Mr. Boutte learned perseverance from his father, who was routinely turned away when he tried to vote in the South, according to the book, African-American Business Leaders: a Biographical Dictionary.
“You know, my father lived his entire life in America, and he never once voted,” Mr. Boutte recalled in the book. “I can remember how he’d dress me up and we’d walk down to the voting place and they’d tell him, ‘You know you can’t vote.’ He’d just walk back and try again the next time.”
Mr. Boutte became part of the Great Migration that brought African Americans to Chicago and other northern cities to seek opportunity denied them in the South.
But unlike many of the transplanted arrivals, “Boutte had a number of advantages,” according to African-American Business Leaders . “He was educated, he had served as an officer in the U.S. Army, he was alert to business opportunity and success, and he was tremendously ambitious.”
Mr. Boutte got his start owning and operating a Chicago drugstore. The drugstore expanded to a chain and Mr. Boutte became acquainted with black business leaders, including George Johnson, who became a powerhouse with his Ultra Sheen and Afro Sheen hair-care products.
They helped found Independence Bank at 79th and Cottage Grove, which grew to be the nation’s largest minority-owned bank. Eventually, Independence Bank acquired Drexel National Bank. It was a watershed moment — the first time that a “black” bank had acquired a healthy “white” bank.
Mr. Boutte was part of a wave of innovators who transformed Chicago’s African-American community.
“George Johnson created the largest African-American hair-care company, and John Johnson created the largest African-American publishing company with Ebony and Jet, and Al Boutte created the largest African-American bank in the country,” said Ariel Investments chief John Rogers. “When people talk about Chicago being the mecca for black business, it was because of that generation of African-American leaders who showed the way.”
Independence Bank issued loans to King that helped keep the civil rights movement alive, Rogers said.
When King was in need of funds to bankroll the Southern Christian Leadership Conference, Mr.
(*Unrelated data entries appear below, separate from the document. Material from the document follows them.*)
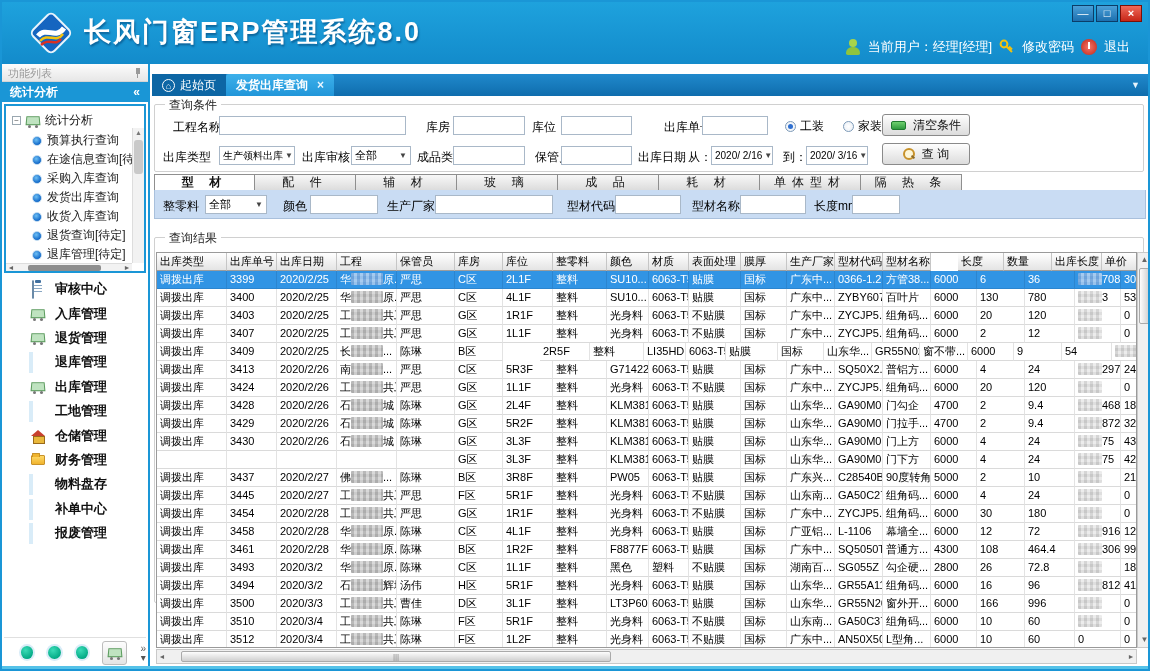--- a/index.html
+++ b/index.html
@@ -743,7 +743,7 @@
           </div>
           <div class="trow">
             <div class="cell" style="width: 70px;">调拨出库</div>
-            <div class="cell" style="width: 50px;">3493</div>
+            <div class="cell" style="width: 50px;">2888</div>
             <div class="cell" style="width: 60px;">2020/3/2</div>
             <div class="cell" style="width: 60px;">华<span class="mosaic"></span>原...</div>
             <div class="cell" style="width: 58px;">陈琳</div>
Boutte convened a meeting of Chicago’s African-American business leaders and raised $55,000, the Rev. Jesse Jackson said.
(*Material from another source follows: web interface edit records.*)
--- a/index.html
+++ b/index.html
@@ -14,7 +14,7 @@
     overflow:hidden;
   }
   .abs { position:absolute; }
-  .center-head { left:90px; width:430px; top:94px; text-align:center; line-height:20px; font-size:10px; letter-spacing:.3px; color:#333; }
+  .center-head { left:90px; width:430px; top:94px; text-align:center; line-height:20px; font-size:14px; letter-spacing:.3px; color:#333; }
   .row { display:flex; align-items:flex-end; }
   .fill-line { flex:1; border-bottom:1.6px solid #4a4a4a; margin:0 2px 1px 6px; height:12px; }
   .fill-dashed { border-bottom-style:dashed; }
“The infrastructure for Harold Washington’s campaign; for my work on Operation Breadbasket; he invited Dr. King to Chicago . . . he was fundamental to those movements for justice,” Jackson said.
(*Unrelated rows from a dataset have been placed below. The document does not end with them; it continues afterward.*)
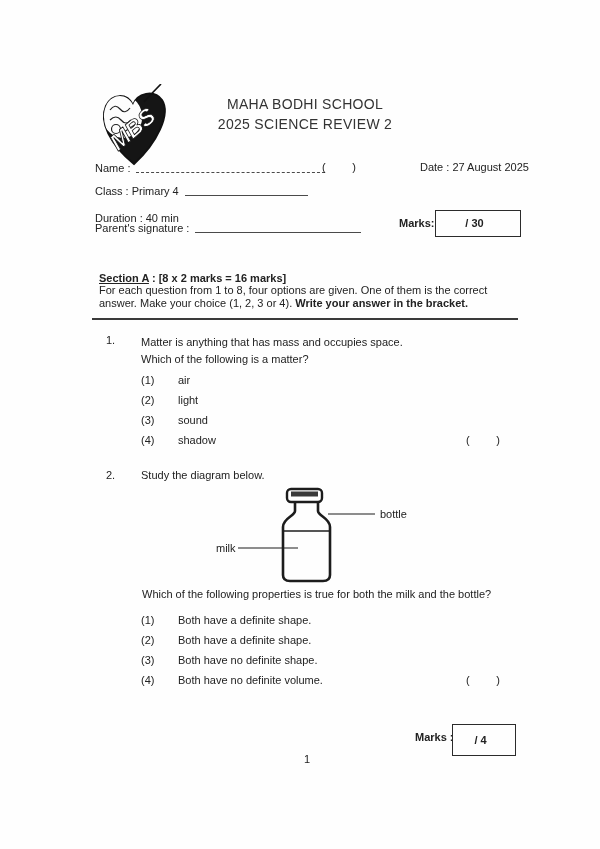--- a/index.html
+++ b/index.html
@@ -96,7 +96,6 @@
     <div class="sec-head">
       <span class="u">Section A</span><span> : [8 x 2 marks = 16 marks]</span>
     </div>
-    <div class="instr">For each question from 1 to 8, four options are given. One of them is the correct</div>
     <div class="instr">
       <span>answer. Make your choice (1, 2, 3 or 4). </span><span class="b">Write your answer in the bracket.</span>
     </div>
In a 2011 article in the Chicago Defender, Mr. Boutte talked about raised eyebrows among some of his neighbors when he asked King to his home.
“They didn’t like the idea that we’d invited him to our neighborhood. I guess they thought he was a troublemaker,” he said. King wanted change, “but a lot of our people was afraid of change,” he told the Defender.
Despite all his achievements, Mr. Boutte and his friends, former Olympic sprinters Jesse Owens and Ralph Metcalfe Sr. — who went on to become an alderman and congressman — were turned away from a Chicago area golf course in the 1960s, said Mr. Boutte’s friend, Glenn Reedus. Owens and Metcalfe had dominated the 1936 Berlin Olympics, repudiating Adolf Hitler’s Aryan master-race theories.
“You’ve got one of the most successful businessmen in the city and two Olympic medalists,” Reedus said. At 6-foot-5-inches, Mr. Boutte — also known as “Big Al” — refused to take no for an answer and negotiated.
Management capitulated and said they could continue to golf at the club but wanted them off the greens before anyone else could see them, Reedus said. “They had to be the first ones to tee off and they had to tee off in the dark”— but they were there.
Mr. Boutte is survived by his wife, Barbara; his daughters, Janice Boutte and Jeanette Simpson; his sons, Al Jr. and Gregory, and four grandchildren.
Services are scheduled April 14 at St. Clotilde Church at 84th and Calumet. Visitation will be 10 a.m. to noon, with a funeral mass to follow.
Mr. Boutte will be cremated, and the avid golfer asked for a “21 Club Salute” with his friends lifting their clubs to say goodbye.
His ashes will be spread at a favorite golf course, Reedus said.